- **DIRECTIONS**
Copy exactly the lines of the records below, and only those lines, beginning with the line that contains "- Update security scanning tools" and ending with the line that contains "- [GitLab CI/CD".

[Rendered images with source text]
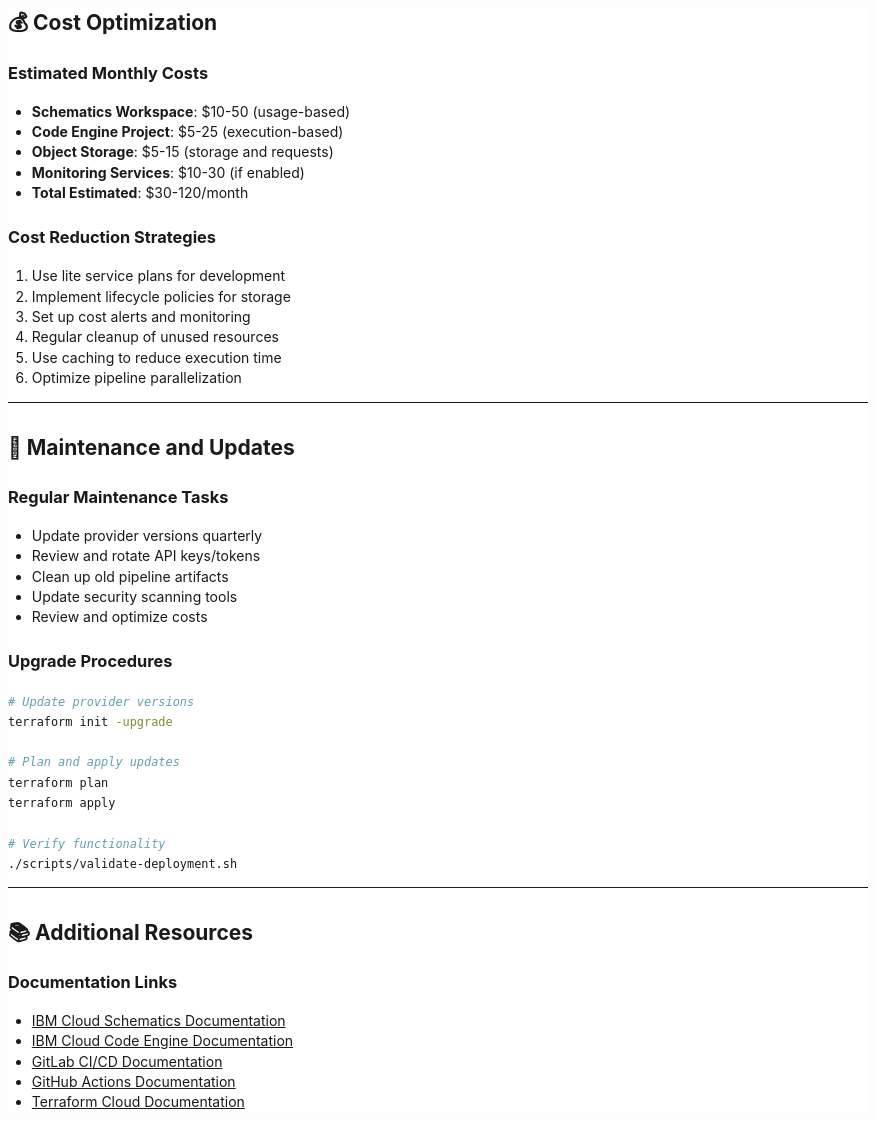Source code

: 
## 💰 **Cost Optimization**

### **Estimated Monthly Costs**
- **Schematics Workspace**: $10-50 (usage-based)
- **Code Engine Project**: $5-25 (execution-based)
- **Object Storage**: $5-15 (storage and requests)
- **Monitoring Services**: $10-30 (if enabled)
- **Total Estimated**: $30-120/month

### **Cost Reduction Strategies**
1. Use lite service plans for development
2. Implement lifecycle policies for storage
3. Set up cost alerts and monitoring
4. Regular cleanup of unused resources
5. Use caching to reduce execution time
6. Optimize pipeline parallelization

---

## 🔄 **Maintenance and Updates**

### **Regular Maintenance Tasks**
- Update provider versions quarterly
- Review and rotate API keys/tokens
- Clean up old pipeline artifacts
- Update security scanning tools
- Review and optimize costs

### **Upgrade Procedures**
```bash
# Update provider versions
terraform init -upgrade

# Plan and apply updates
terraform plan
terraform apply

# Verify functionality
./scripts/validate-deployment.sh
```

---

## 📚 **Additional Resources**

### **Documentation Links**
- [IBM Cloud Schematics Documentation](https://cloud.ibm.com/docs/schematics)
- [IBM Cloud Code Engine Documentation](https://cloud.ibm.com/docs/codeengine)
- [GitLab CI/CD Documentation](https://docs.gitlab.com/ee/ci/)
- [GitHub Actions Documentation](https://docs.github.com/en/actions)
- [Terraform Cloud Documentation](https://www.terraform.io/docs/cloud)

- **ANSWER FOR THE TASK**
- Update security scanning tools
- Review and optimize costs

### **Upgrade Procedures**
```bash
# Update provider versions
terraform init -upgrade

# Plan and apply updates
terraform plan
terraform apply

# Verify functionality
./scripts/validate-deployment.sh
```

---

## 📚 **Additional Resources**

### **Documentation Links**
- [IBM Cloud Schematics Documentation](https://cloud.ibm.com/docs/schematics)
- [IBM Cloud Code Engine Documentation](https://cloud.ibm.com/docs/codeengine)
- [GitLab CI/CD Documentation](https://docs.gitlab.com/ee/ci/)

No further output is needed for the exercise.